How do you make sure that all your source files are using the same encoding? With PowerShell of course!

Usually, the encoding you are using on your source files are not important. But if you are compiling on different platforms, you could run into unexpected problems if the source files are using “ANSI” and you have some special characters in the code. I have had unit test that run perfectly fine on Windows, but when they were running on Linux, they failed because of this.

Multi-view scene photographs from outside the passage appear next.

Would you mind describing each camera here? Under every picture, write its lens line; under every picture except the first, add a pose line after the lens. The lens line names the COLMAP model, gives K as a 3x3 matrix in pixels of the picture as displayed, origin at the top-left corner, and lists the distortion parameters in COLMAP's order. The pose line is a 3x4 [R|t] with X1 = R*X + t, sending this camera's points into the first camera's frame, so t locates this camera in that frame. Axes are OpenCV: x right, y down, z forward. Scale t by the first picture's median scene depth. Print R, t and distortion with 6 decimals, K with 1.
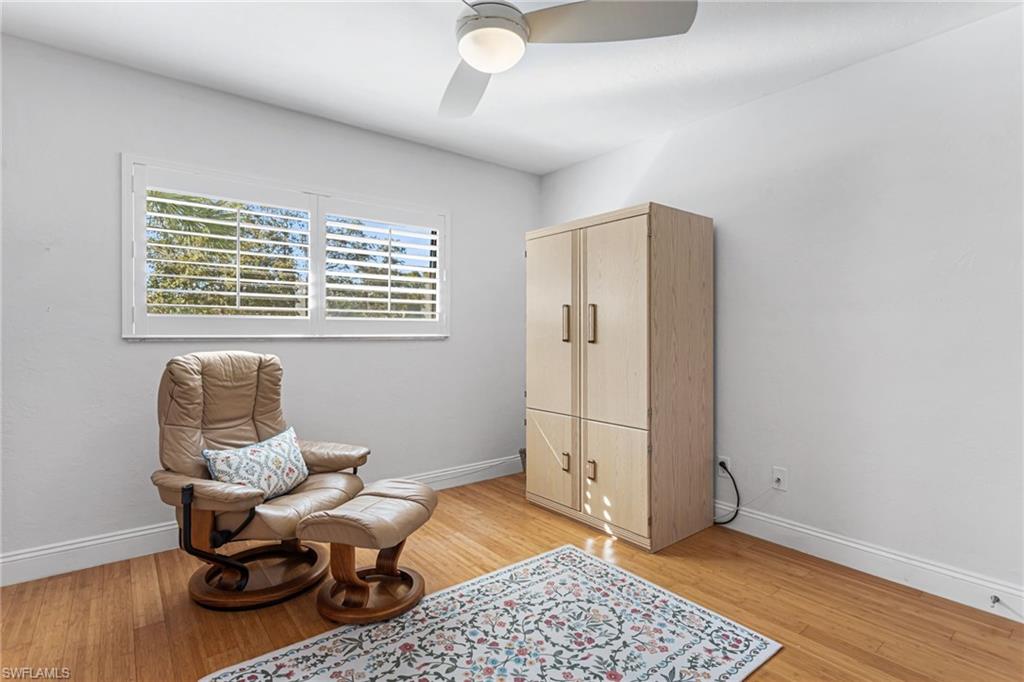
lens RADIAL K [[485.2, 0, 511.6], [0, 485.2, 336.5], [0, 0, 1]] dist [0.002455, 0.000454]
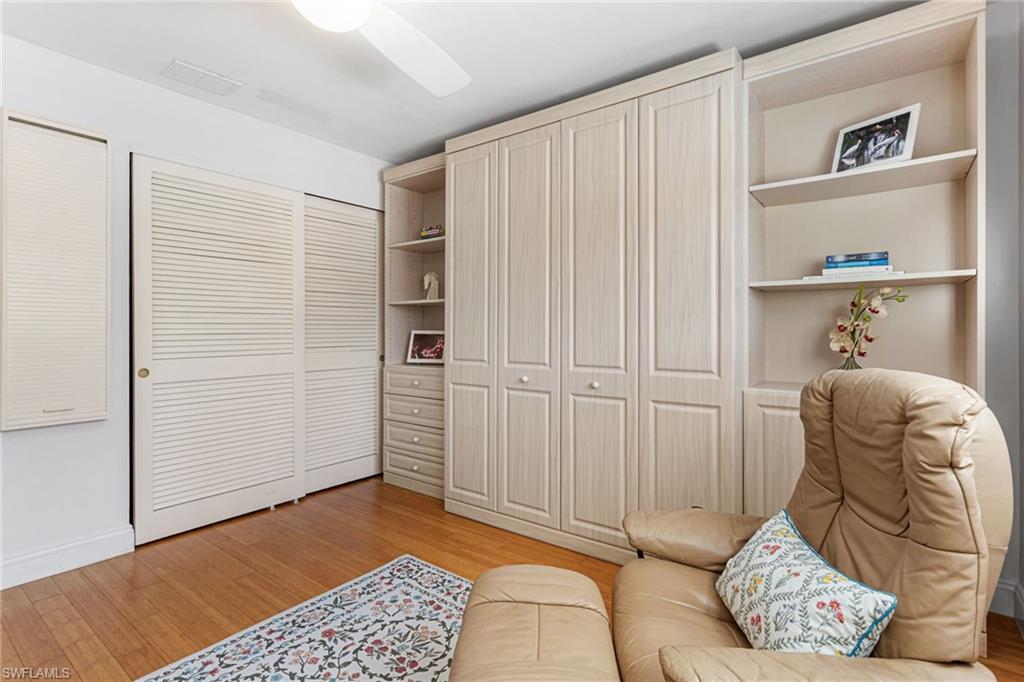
lens RADIAL K [[481.2, 0, 513.4], [0, 481.2, 337.9], [0, 0, 1]] dist [0.002924, 0.000840]
pose [[-0.961613, -0.006049, -0.274342, -0.114532], [-0.011081, 0.999798, 0.016793, -0.006717], [0.274185, 0.019189, -0.961486, 1.618514]]
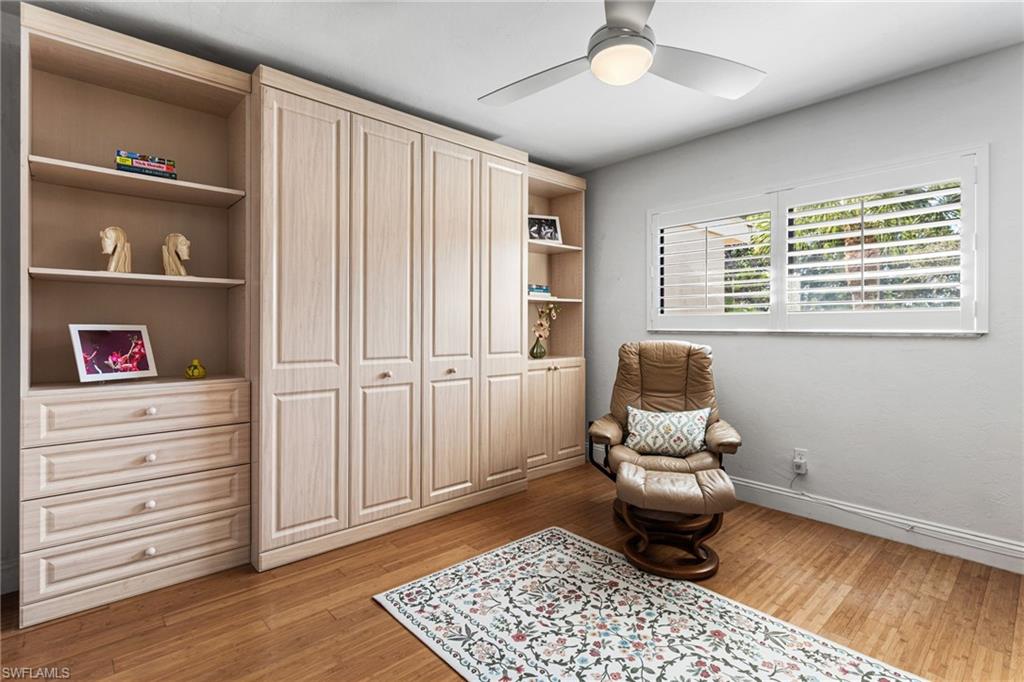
lens RADIAL K [[485.2, 0, 511.6], [0, 485.2, 336.5], [0, 0, 1]] dist [0.002455, 0.000454]
pose [[0.071749, 0.012320, -0.997347, 0.849353], [-0.006830, 0.999906, 0.011860, 0.008108], [0.997399, 0.005961, 0.071826, 0.576100]]
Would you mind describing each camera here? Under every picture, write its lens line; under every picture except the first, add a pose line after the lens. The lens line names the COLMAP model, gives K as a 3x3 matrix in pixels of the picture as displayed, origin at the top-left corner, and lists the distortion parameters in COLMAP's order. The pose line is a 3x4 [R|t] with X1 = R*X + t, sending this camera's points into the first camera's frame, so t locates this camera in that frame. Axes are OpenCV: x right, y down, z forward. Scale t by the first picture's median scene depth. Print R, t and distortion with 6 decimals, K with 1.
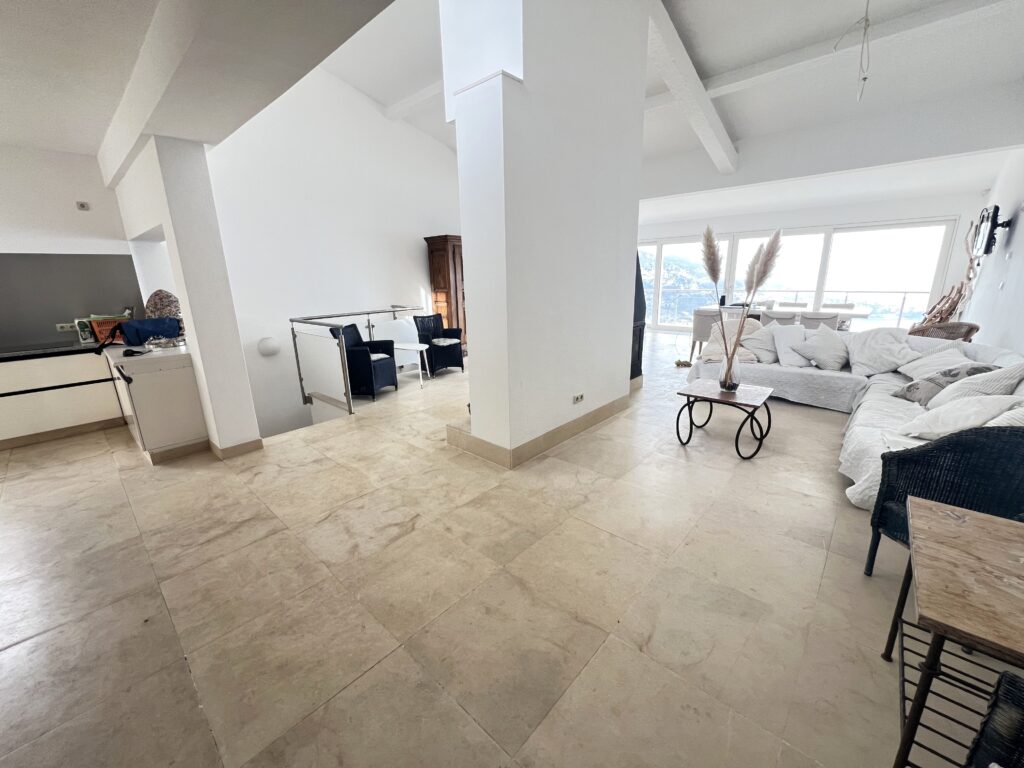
lens RADIAL K [[408.0, 0, 509.7], [0, 408.0, 381.9], [0, 0, 1]] dist [-0.002841, 0.000309]
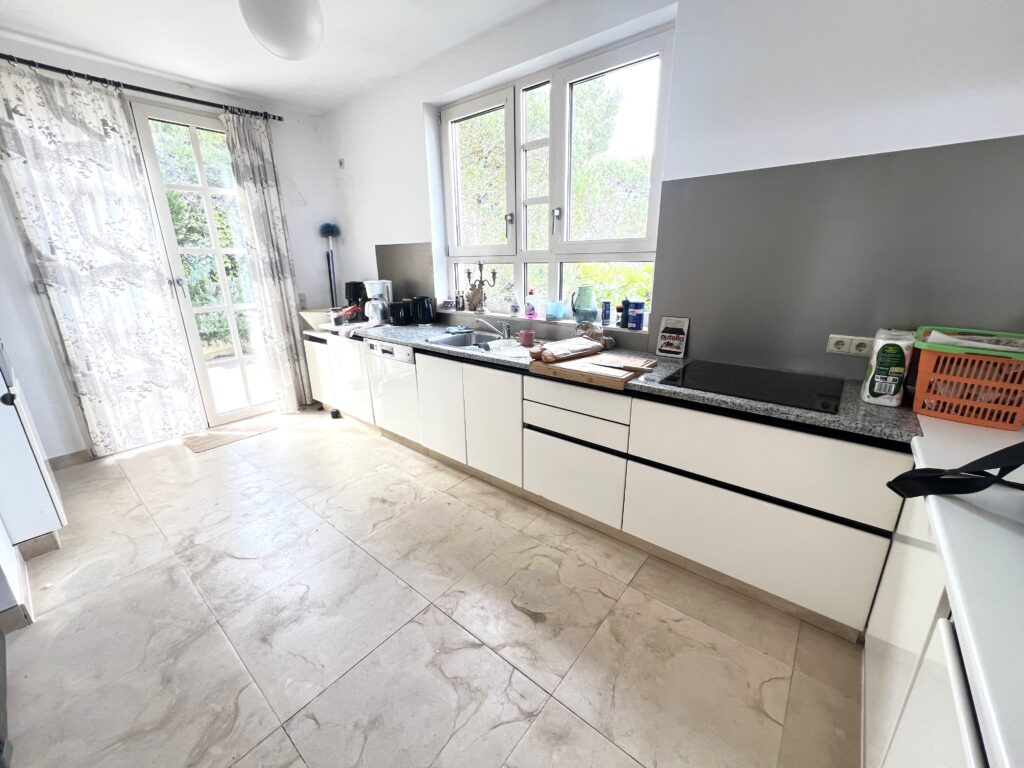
lens RADIAL K [[408.0, 0, 509.7], [0, 408.0, 381.9], [0, 0, 1]] dist [-0.002841, 0.000309]
pose [[0.048992, 0.309399, -0.949670, -0.764663], [-0.239485, 0.926714, 0.289565, -0.147132], [0.969663, 0.213245, 0.119498, 0.680964]]
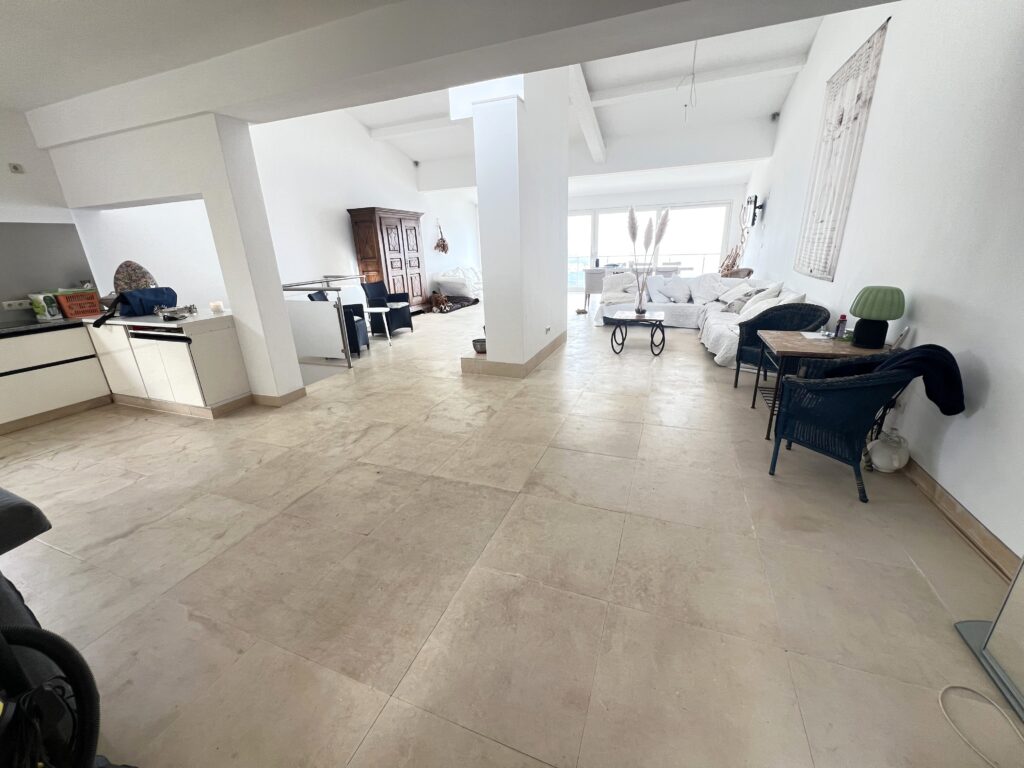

Setting UTF-8 on multiple files

The little script below finds all cs-files in a directory (except these in the obj-folders), and checks if they are using UTF-8 by reading the byte order mark from each file. And if not, the files are read and saved again but with UTF-8.

PowerShell
$files = Get-ChildItem -Filter *.cs -Recurse | ? { $_.FullName -notmatch '\\obj\\' }

foreach($file in $files) {
  $bytes = [byte[]] (Get-Content ($file.FullName) -Encoding byte -ReadCount 3 -TotalCount 3)
  if( $bytes.Length -lt 3 -or
      $bytes[0].ToString("x2") -ne "ef" -or
      $bytes[1].ToString("x2") -ne "bb" -or
      $bytes[2].ToString("x2") -ne "bf" ) {

    Write-Output "Updating: $($file.FullName)"
    $content = Get-Content "$($file.FullName)"
    Set-Content "$($file.FullName)" -Value $content -Encoding UTF8
  }
}

You might consider doing this for also for cstml, razor and other files extensions that you find suitable.

Summary

This little script is a simple solution to change encoding on multiple files at the same time. Maybe a bit too simple you may thin if you do not like byte order marks. But in this scenario, I do not worry about that.